Under Armour cuts outlook and shares plunge
Baltimore — Under Armour has lost its momentum. It posted lower revenue and cut its outlook again Tuesday, which sent its shares down nearly 24 percent.
The sports apparel company had previously grown phenomenally, which included a storefront on the corner of Woodward and State in downtown Detroit in the spring of 2017. Under Armour was mentioned in the same breath with industry titans like Nike and Adidas. But it has since floundered, its shares falling more than 85 percent since September 2015. The company had said earlier this year that it would cut almost 2 percent of its workforce.
“I think we probably were a little braggish” about previous successes, CEO Kevin Plank said in a conference call Tuesday.
While the entire athletic wear sector has struggled due to a crowded marketplace and changing consumer habits, Under Armour’s slide has been markedly worse.
Revenue in North America, the company’s most important market, fell more than 12 percent in the third quarter. The Baltimore-based company lowered its annual per-share earnings forecast for the second time in three months to about half what it told investors to expect in August.
Neil Saunders, the managing director of GlobalData Retail, asked, “how did the one-time powerhouse of sports retail lose so much traction so quickly?” While there’s been pressure on the entire sportswear sector, with U.S. consumers increasingly elusive, Saunders believes Under Armour is in an especially tough place.
“This is now about more than external factors; it demonstrates issues with the brand and its proposition,” Saunders wrote. “Especially so since other brands and retailers, including Lululemon, have not posted such calamitous figures.”
And Nike’s first-quarter earnings last month were down about 24 percent from a year earlier. Still, its shares are up about 2.6 percent since they posted those results.
Plank cited a number of factors for the declining North American sales figures, including retail bankruptcies and store closures, declining productivity and changing fashion preferences.
“As we look to close out 2017, we do not expect these conditions to improve,” Plank said. He added that the company expects to perform well internationally, but sees “a difficult environment in our North American wholesale business well into next year.”
In addition to its North American issues, Plank said the company also had to deal with “complexities” that resulted from the company’s rapid growth.

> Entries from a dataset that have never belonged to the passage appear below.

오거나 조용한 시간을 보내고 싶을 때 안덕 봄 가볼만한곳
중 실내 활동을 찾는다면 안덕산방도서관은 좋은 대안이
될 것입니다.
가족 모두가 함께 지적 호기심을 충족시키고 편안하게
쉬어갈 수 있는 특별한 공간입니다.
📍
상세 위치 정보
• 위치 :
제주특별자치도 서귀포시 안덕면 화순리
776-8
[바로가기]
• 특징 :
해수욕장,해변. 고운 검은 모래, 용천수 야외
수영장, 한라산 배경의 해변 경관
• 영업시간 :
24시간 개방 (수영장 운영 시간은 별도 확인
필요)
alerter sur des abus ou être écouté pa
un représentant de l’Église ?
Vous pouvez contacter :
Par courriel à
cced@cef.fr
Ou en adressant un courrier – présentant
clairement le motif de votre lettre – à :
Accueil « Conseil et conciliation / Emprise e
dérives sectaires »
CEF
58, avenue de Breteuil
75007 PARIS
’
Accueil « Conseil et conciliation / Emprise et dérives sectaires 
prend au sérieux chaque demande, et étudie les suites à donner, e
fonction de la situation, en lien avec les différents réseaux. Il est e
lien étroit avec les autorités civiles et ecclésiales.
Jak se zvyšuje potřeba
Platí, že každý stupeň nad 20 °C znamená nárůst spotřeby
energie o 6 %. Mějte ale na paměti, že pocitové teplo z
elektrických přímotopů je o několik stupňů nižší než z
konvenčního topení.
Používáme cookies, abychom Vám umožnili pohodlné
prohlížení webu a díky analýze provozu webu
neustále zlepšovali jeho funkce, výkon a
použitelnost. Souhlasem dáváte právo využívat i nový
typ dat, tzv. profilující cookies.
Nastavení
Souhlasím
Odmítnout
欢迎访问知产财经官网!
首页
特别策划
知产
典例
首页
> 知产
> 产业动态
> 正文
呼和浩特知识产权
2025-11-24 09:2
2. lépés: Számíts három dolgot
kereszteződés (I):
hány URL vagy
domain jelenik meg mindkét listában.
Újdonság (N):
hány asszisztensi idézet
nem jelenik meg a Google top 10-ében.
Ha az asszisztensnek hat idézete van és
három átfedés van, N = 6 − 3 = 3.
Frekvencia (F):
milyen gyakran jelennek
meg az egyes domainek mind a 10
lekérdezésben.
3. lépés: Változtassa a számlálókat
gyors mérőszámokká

Quarterly profit came to $54.2 million, or 12 cents per share. Earnings adjusted for restructuring costs were 22 cents per share, 3 cents better than Wall Street had expected, according to a survey by Zacks Investment Research. Under Armour had reported earnings of $128.2 million, or 29 cents per share, for the third quarter last year.

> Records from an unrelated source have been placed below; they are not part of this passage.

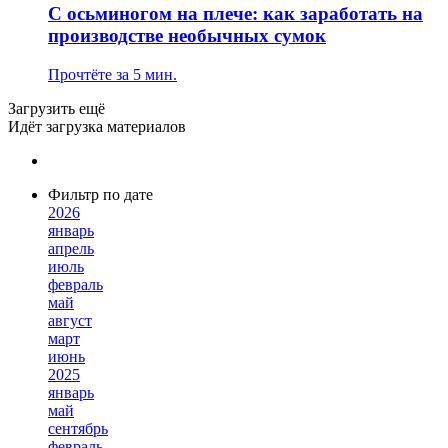
С осьминогом на плече: как заработать на
производстве необычных сумок
Прочтёте за 5 мин.
Загрузить ещё
Идёт загрузка материалов
Фильтр по дате
2026
январь
апрель
июль
февраль
май
август
март
июнь
2025
январь
май
сентябрь
февраль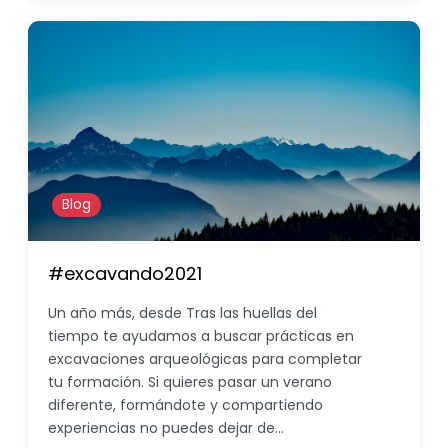
Blog
#excavando2021
Un año más, desde Tras las huellas del
tiempo te ayudamos a buscar prácticas en
excavaciones arqueológicas para completar
tu formación. Si quieres pasar un verano
diferente, formándote y compartiendo
experiencias no puedes dejar de…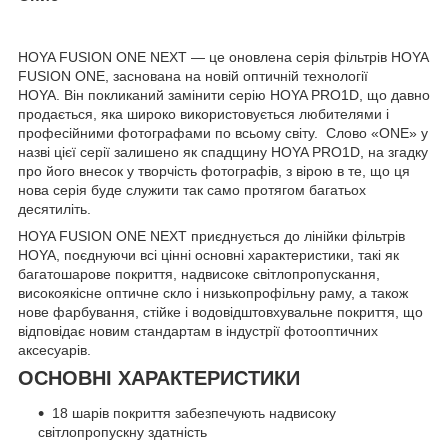
HOYA FUSION ONE NEXT — це оновлена серія фільтрів HOYA
FUSION ONE, заснована на новій оптичній технології
HOYA. Він покликаний замінити серію HOYA PRO1D, що давно
продається, яка широко використовується любителями і
професійними фотографами по всьому світу. Слово «ONE» у
назві цієї серії залишено як спадщину HOYA PRO1D, на згадку
про його внесок у творчість фотографів, з вірою в те, що ця
нова серія буде служити так само протягом багатьох
десятиліть.
HOYA FUSION ONE NEXT приєднується до лінійки фільтрів
HOYA, поєднуючи всі цінні основні характеристики, такі як
багатошарове покриття, надвисоке світлопропускання,
високоякісне оптичне скло і низькопрофільну раму, а також
нове фарбування, стійке і водовідштовхувальне покриття, що
відповідає новим стандартам в індустрії фотооптичних
аксесуарів.
ОСНОВНІ ХАРАКТЕРИСТИКИ
18 шарів покриття забезпечують надвисоку
світлопропускну здатність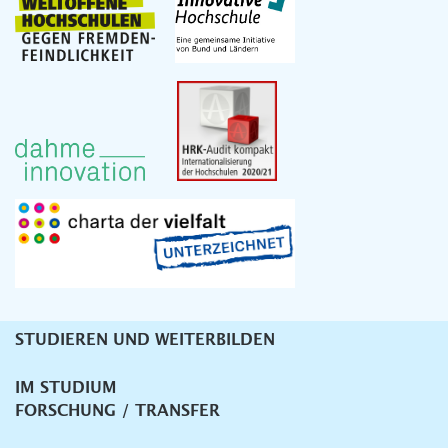
STUDIEREN UND WEITERBILDEN
Unternavigation
IM STUDIUM
FORSCHUNG / TRANSFER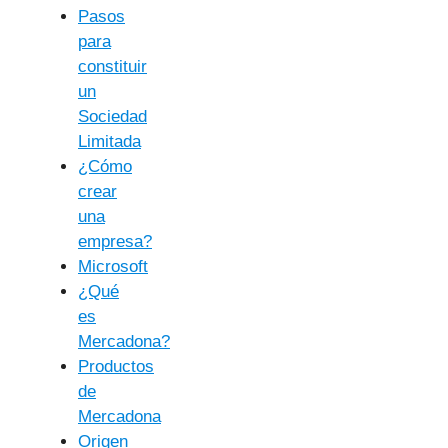
Pasos
para
constituir
un
Sociedad
Limitada
¿Cómo
crear
una
empresa?
Microsoft
¿Qué
es
Mercadona?
Productos
de
Mercadona
Origen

Yet revenue slumped 5 percent to $1.41 billion, short of Wall Street’s expectations of $1.49 billion. Given that decline, Nomura analysts said Under Armour “is by definition not a growth company” and was shifting to a mature one.
The company now expects annual per-share earnings of between 18 and 20 cents per share.

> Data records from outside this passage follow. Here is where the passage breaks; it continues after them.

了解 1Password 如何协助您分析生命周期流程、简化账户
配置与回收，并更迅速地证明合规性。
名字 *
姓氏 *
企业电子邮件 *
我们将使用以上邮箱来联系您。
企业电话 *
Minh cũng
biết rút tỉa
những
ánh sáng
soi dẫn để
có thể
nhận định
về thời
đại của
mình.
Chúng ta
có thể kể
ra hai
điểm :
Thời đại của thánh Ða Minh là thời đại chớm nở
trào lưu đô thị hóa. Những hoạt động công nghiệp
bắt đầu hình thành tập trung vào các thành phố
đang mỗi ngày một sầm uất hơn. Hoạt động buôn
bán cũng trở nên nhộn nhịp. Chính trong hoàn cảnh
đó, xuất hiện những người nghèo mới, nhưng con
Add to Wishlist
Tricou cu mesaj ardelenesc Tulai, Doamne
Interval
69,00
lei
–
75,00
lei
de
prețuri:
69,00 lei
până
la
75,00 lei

Perhaps looking for a silver lining, industry analyst Randal Konik at Jefferies wrote, “The guidance is lowered so significantly that the company should be able to meet or beat its outlook.” He said Jefferies analysts “very much believe in the brand, although the duration of the turn will take longer than we originally thought.”
Gross margins at Under Armour, which exclude a $4 million impact from restructuring efforts announced this year, were 46.2 percent, a decrease of 130 basis points compared with the same period last year.
Shares closed down 23.7 percent Tuesday to $12.52.